**AUFGABEN**
1. Entnimm dem Text über Geschlechterrollen in Second Life wortgetreu den Abschnitt, der mit „Wie sich das“ beginnt und bis einschließlich „um Frauen handelt.“ reicht.
2. Fasse den Text über Geschlechterrollen in Second Life in zwei Sätzen zusammen.
3. Führe den Text über Geschlechterrollen in Second Life nach seinem letzten Satz fort.

**SEITE**
_ _ _ _ _

Während auf Telepolis die Diskussion um Geschlechterrollen brodelt, habe ich in Second Life mal wieder live die Auflösung eben dieser Rollen erlebt.

Wer das Buch gelesen hat, weiß, dass ich einen männlichen Alt habe, aus dem ich auch kein Geheimnis mache, schließlich sind Irina und Sokrates Figuren aus einem Roman, die in SL nur eine neue Heimat und neues Leben gefunden haben. Aber er trägt eben nicht auf der Stirn geschrieben, dass ihn eine Frau steuert. Neulich hatte Sokrates eine Unterhaltung mit einer Frau, die sich enttäuscht zeigte, als sie erfuhr, dass dahinter eben kein Mann steckt, obwohl es für den Gesprächsinhalt nicht relevant war. Sie beklagte sich darüber, dass so viele “Alts” unterwegs wären und sie nie wisse, wer dahinter stecke. Ich versuchte ihr dann zu vermitteln, dass sie das auch nicht wisse, wenn der Avatar das gleiche Geschlecht wie der “Puppenspieler” habe, und nicht mal dann, wenn der Avatar das gleiche Aussehen hätte wie der “reale” Mensch.

Wie sich das anfühlt, wenn man mit jemandem spricht, dessen Avatar ein anderes Geschlecht hat als die steuernde Person, habe ich dann heute erlebt, als ich von jemandem per Instant Message (also ohne den Avatar zu sehen) angechattet wurde, den ich zunächst für einen Mann hielt. Ein Blick ins Profil zeigte aber eine Frau, was mich überraschte, obwohl er nichts gesagt hatte, was Rückschlüsse aufs Geschlecht zugelassen hätte. Ich habe mich dann mit dieser Frau und einer Mitarbeiterin von ihr intensiv unterhalten (es ging um ein mögliches gemeinsames Projekt), mit dem Gedanken im Hintergrund, dass es sich um Frauen handelt.

_ _ _ _ _

**AUFLISTUNG**
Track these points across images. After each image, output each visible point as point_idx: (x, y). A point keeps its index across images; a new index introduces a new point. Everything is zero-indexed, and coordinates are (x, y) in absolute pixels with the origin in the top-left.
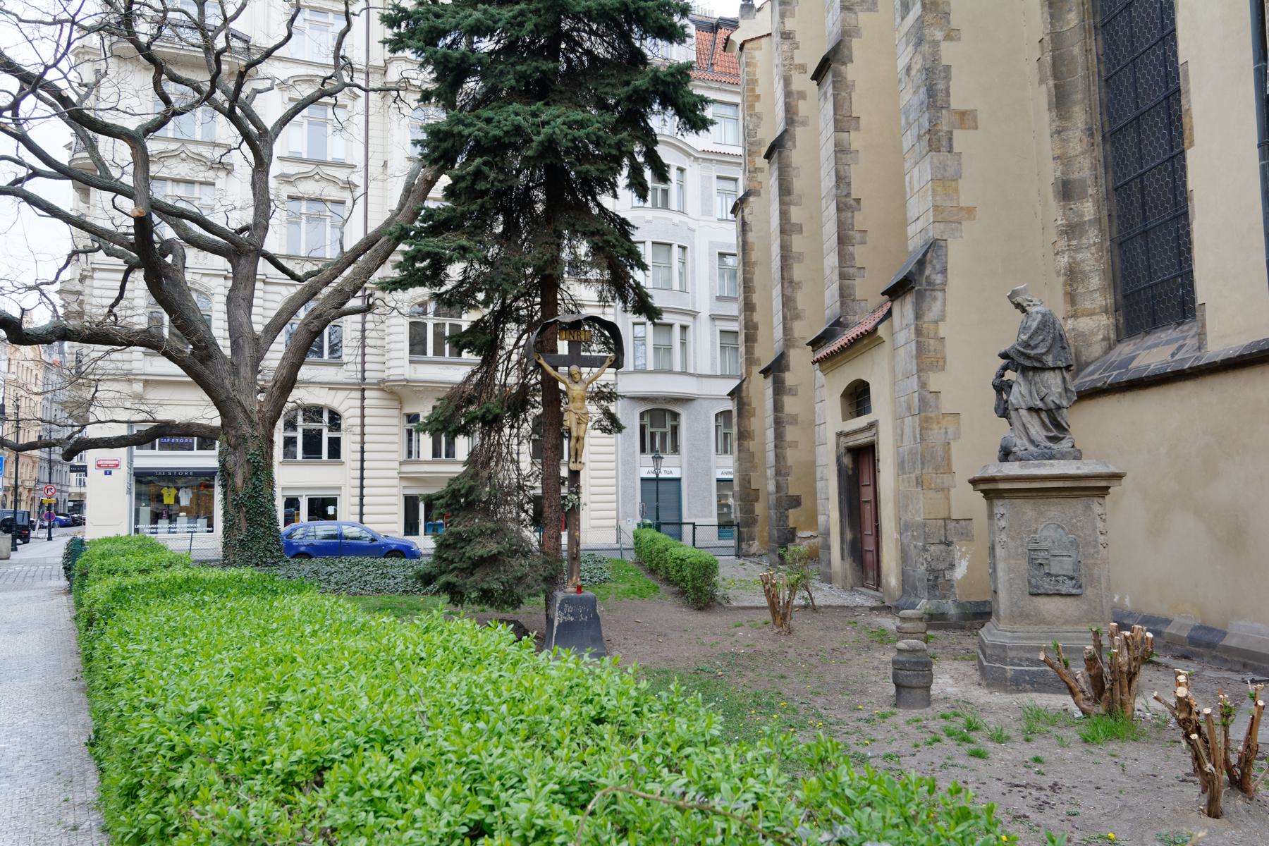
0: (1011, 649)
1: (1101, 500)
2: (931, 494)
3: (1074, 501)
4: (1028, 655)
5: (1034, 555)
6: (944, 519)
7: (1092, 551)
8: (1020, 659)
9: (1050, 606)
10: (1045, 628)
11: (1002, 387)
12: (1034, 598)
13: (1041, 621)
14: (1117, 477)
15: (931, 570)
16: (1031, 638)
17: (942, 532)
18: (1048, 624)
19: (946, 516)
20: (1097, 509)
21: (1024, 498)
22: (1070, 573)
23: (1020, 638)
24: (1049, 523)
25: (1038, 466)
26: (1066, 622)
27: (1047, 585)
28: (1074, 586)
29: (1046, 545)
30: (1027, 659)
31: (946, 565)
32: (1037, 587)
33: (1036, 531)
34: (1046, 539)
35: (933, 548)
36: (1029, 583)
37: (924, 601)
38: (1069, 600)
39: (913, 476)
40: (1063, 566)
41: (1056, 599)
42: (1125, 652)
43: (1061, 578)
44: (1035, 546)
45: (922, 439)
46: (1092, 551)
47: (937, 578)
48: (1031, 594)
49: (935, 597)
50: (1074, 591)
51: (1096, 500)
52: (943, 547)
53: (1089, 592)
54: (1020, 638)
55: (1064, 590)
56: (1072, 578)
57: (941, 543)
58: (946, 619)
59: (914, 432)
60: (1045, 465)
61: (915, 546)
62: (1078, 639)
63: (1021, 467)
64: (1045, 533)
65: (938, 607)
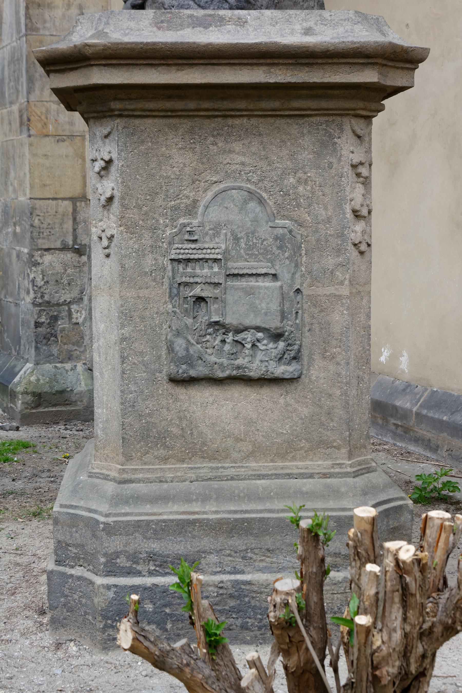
0: (110, 530)
1: (359, 125)
2: (48, 145)
3: (293, 128)
4: (155, 546)
5: (184, 273)
6: (74, 200)
7: (330, 261)
8: (134, 557)
9: (218, 411)
10: (205, 467)
11: (370, 212)
12: (182, 393)
13: (194, 448)
14: (406, 59)
15: (43, 304)
16: (164, 499)
17: (69, 225)
18: (214, 456)
19: (77, 191)
20: (349, 150)
21: (168, 114)
22: (274, 323)
23: (137, 499)
24: (228, 187)
25: (205, 24)
26: (257, 452)
27: (216, 357)
28: (274, 360)
29: (216, 246)
30: (152, 557)
31: (75, 293)
32: (188, 360)
33: (191, 210)
34: (217, 229)
35: (48, 258)
36: (170, 349)
37: (29, 365)
38: (267, 394)
39: (15, 108)
40: (253, 303)
41: (237, 392)
42: (396, 613)
43: (248, 336)
44: (188, 250)
45: (31, 28)
46: (330, 261)
47: (55, 319)
48: (175, 381)
49: (50, 358)
50: (280, 370)
51: (349, 124)
52: (69, 256)
53: (318, 372)
54: (137, 499)
55: (255, 369)
56: (277, 336)
57: (64, 248)
58: (67, 402)
59: (17, 12)
60: (222, 21)
61: (18, 256)
62: (282, 494)
63: (158, 25)
64: (215, 214)
65: (54, 379)
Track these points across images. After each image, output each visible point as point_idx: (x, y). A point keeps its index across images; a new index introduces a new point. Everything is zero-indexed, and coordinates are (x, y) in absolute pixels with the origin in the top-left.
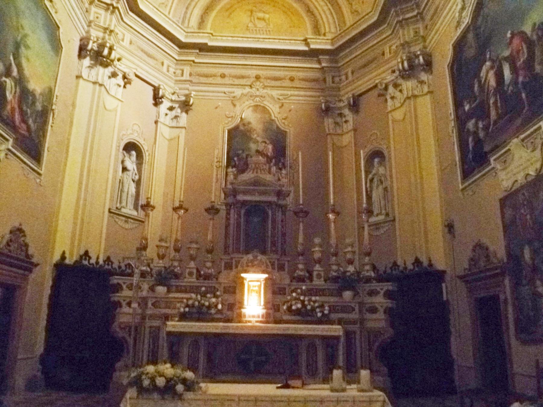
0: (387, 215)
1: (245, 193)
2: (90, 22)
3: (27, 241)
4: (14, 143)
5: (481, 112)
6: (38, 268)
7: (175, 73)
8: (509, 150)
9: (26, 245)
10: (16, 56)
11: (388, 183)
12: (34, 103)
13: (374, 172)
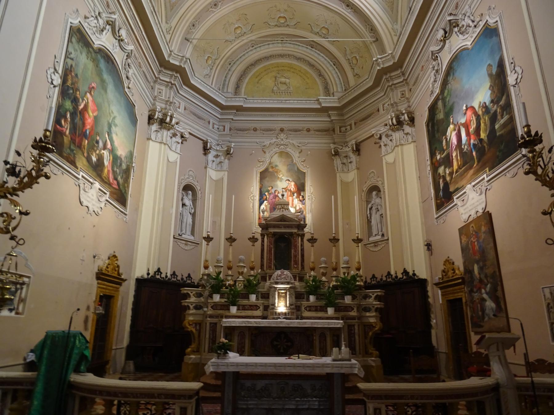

_ _ _ _ _

**ENDGÜLTIGE ANTWORTEN**
1.
Wie sich das anfühlt, wenn man mit jemandem spricht, dessen Avatar ein anderes Geschlecht hat als die steuernde Person, habe ich dann heute erlebt, als ich von jemandem per Instant Message (also ohne den Avatar zu sehen) angechattet wurde, den ich zunächst für einen Mann hielt. Ein Blick ins Profil zeigte aber eine Frau, was mich überraschte, obwohl er nichts gesagt hatte, was Rückschlüsse aufs Geschlecht zugelassen hätte. Ich habe mich dann mit dieser Frau und einer Mitarbeiterin von ihr intensiv unterhalten (es ging um ein mögliches gemeinsames Projekt), mit dem Gedanken im Hintergrund, dass es sich um Frauen handelt.

2. In Second Life steuert die Erzählerin mit Sokrates einen männlichen Alt, eine Figur aus einem Roman, und erlebte, wie eine Gesprächspartnerin enttäuscht reagierte, als sie erfuhr, dass dahinter kein Mann steckt. Später hielt die Erzählerin selbst jemanden, der sie per Instant Message anschrieb, zunächst für einen Mann, bis das Profil eine Frau zeigte, mit der sie sich dann über ein mögliches gemeinsames Projekt unterhielt.

3.
Später erfuhr ich dann auf Rückfrage, dass hinter den beiden Frauen Männer stecken. Und plötzlich fühlte sich die Unterhaltung anders an und verlief (gefühlt) auch anders – weder besser noch schlechter, aber anders. Es fällt mir schwer, die richtigen Worte zu finden, aber es macht einen Unterschied. Der Unterschied ist allerdings nicht wirklich relevant, solange der Kontakt nur innerhalb der virtuellen Welt (und ohne Voice Chat) stattfindet. Mir wurde in diesem Gespräch nur bewusst, wie wenig geschlechtsspezifisch die Äußerungen der beiden waren, und das wiederum fand ich durchaus positiv. Vielleicht würde es uns allen guttun, öfter mal wenigstens in der Virtual Reality die Welt durch die Augen des anderen Geschlechts zu sehen, vielleicht fiele es uns dann auch leichter, Menschen primär als Menschen und nicht als Männer oder Frauen zu sehen, gerade im virtuellen Raum, wo solche Unterscheidungen gar nicht wichtig sind.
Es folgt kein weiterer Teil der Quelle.